A building used entirely for non-residential purposes cannot be a “house” for the purposes of the Leasehold Reform Act 1967, even if was originally designed to be one, the Supreme Court has unanimously held.

Six justices, including Lord Phillips, ruled in favour of the landlords in the conjoined appeals of Day v Hosebay; Howard de Walden Estates v Lexgorge [2012] UKSC 41. They held the determinative issue was established use rather than original design, appearance or alternative description in architectural histories.

Hosebay involved a former house that had been adapted for use as a self-catering hotel, while de Walden concerned a former house now used as offices.

The 1967 Act gives the tenant of a leasehold house under a long lease that he has owned for at least two years the right to acquire the freehold. Both cases turned on the definition of “house” in s 2(1) as “reasonably so called” and “designed or adapted for living in”.

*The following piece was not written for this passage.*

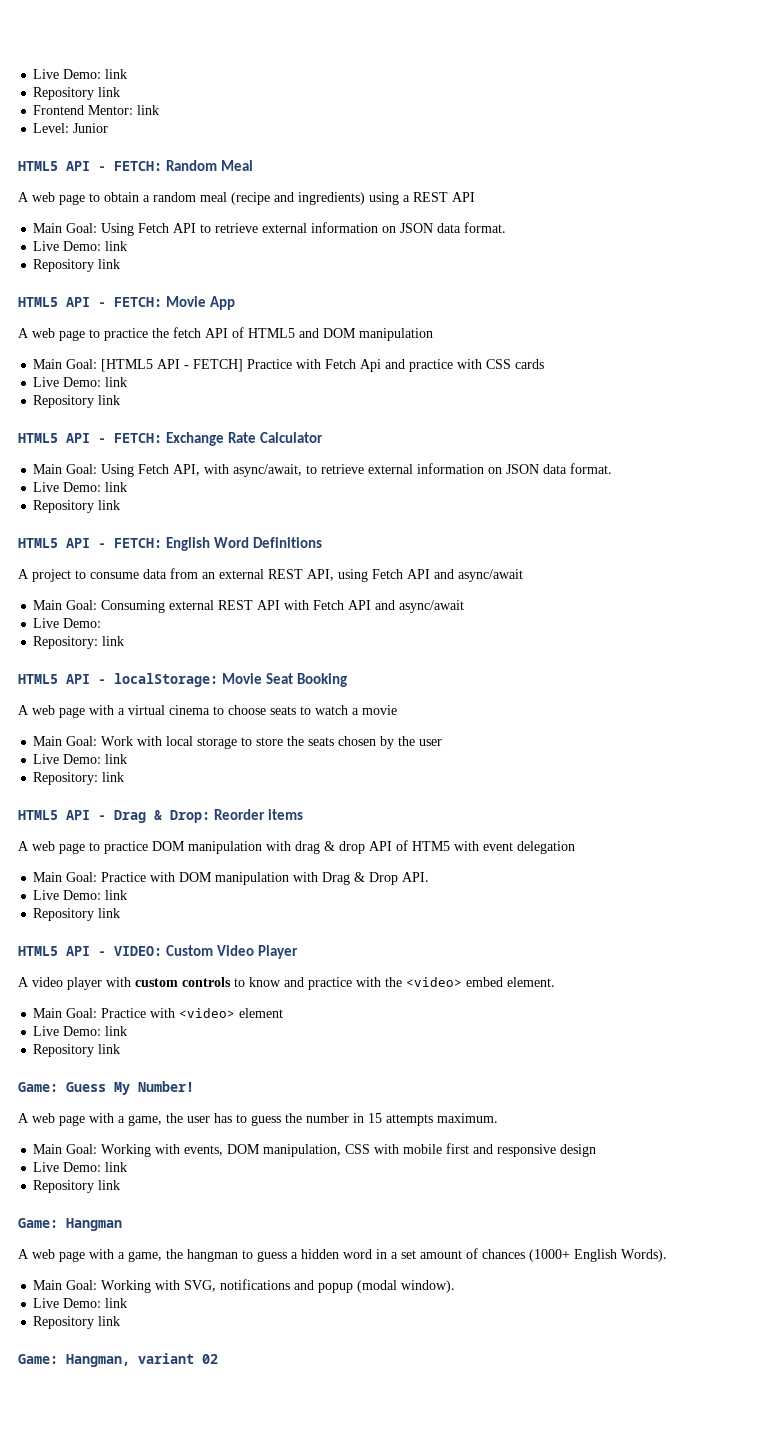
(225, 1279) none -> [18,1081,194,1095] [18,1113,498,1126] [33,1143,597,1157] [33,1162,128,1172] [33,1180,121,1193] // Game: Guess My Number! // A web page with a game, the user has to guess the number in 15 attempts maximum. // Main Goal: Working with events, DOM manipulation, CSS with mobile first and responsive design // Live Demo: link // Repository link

Damian Greenish, chairman of Pemberton Greenish, who acted for the Day family, says: “This will be a very welcome judgment for landlords of commercial properties.

“Earlier judgments suggesting that commercial buildings can be enfranchised under the 1967 Act are criticised by the Supreme Court for an over-literal construction of the statute.”

Jeremy Hudson, partner at Speechly Bircham, who acted for de Walden, says: “Had the appeal failed, [my clients] were fearful that over time very many more of its freeholds could be lost through enfranchisement, threatening the very integrity of their estate. This was a concern evidently shared by the other major estate landlords in central London, as well as landowners further afield.

“However, it is disappointing that the Supreme Court has passed up the opportunity to lay down a definitive test…so that there will inevitably be borderline cases in future.”